When millions of Arabs in Palestine, Iraq and Saudi Arabia have gone to the polls, the UAE cannot continue to lag behind, Professor Abdul Khaleq Abdullah of the UAE University told the English-language daily Khaleej Times.
"I strongly support the idea of having elected members" in the Federal National Council, said Khalifa Jumma al-Naboda, who sits on the 40-strong FNC, which is appointed by the rulers of the seven emirates making up the UAE.
Fellow member Mohammad bin Ali al-Nagbi told the same newspaper he would support elections as long as they were decided from within and were not imposed by external pressure.
Atiq Daka, a professor of political science at the UAE University, said:
"Our country is now the only member of the Gulf Cooperation Council (GCC) which has yet to catch up with the political opening up under way in the Arab world. Even countries we thought incapable of political change, such as Saudi Arabia, are now ahead of us."

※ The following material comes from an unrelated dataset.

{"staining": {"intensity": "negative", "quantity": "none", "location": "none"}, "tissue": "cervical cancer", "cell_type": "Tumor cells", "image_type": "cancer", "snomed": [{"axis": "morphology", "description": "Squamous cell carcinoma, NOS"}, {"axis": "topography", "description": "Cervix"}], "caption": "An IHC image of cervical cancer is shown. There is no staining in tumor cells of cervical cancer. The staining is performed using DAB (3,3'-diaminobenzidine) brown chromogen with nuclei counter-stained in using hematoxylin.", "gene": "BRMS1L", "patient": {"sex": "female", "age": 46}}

The GCC groups the UAE with Bahrain, Kuwait, Oman, Qatar and Saudi Arabia.
Bahrain and Kuwait have elected parliaments, while Oman has an elected advisory council.
And earlier this month, ultra-conservative Saudi Arabia kicked off unprecedented local polls in which half the members of 178 municipal councils will be elected across the kingdom. Women, however, have been excluded from the three-stage ballot.
"We are certainly ahead (of other countries in the region) at the economic and trade levels. But we should also lead the way on the political front," Daka said.
"How come that we encouraged Iraqis to take part in elections and hosted Iraqi elections on our soil while even officials of sports clubs in our country are appointed?" Daka asked.
The UAE was one of 14 countries where Iraqi expatriates were able to take part in their country's landmark elections last month through an out-of-country voting program organized by the International Organization for Migration.
"We need not just municipal and legislative elections, but also transparency in terms of freedom of expression and total independence of the judiciary," said Abdullah Shamsi, also a political science professor.
"Political institutions must be given real powers ... if elections are not to be worthless," he said.
Such outspoken remarks are a novelty in the UAE, where there are no elections and no political parties - only the FNC set up in 1972.
Rulers of some of the emirates making up the federation have over the past few years raised the prospect of holding municipal polls but none have materialized.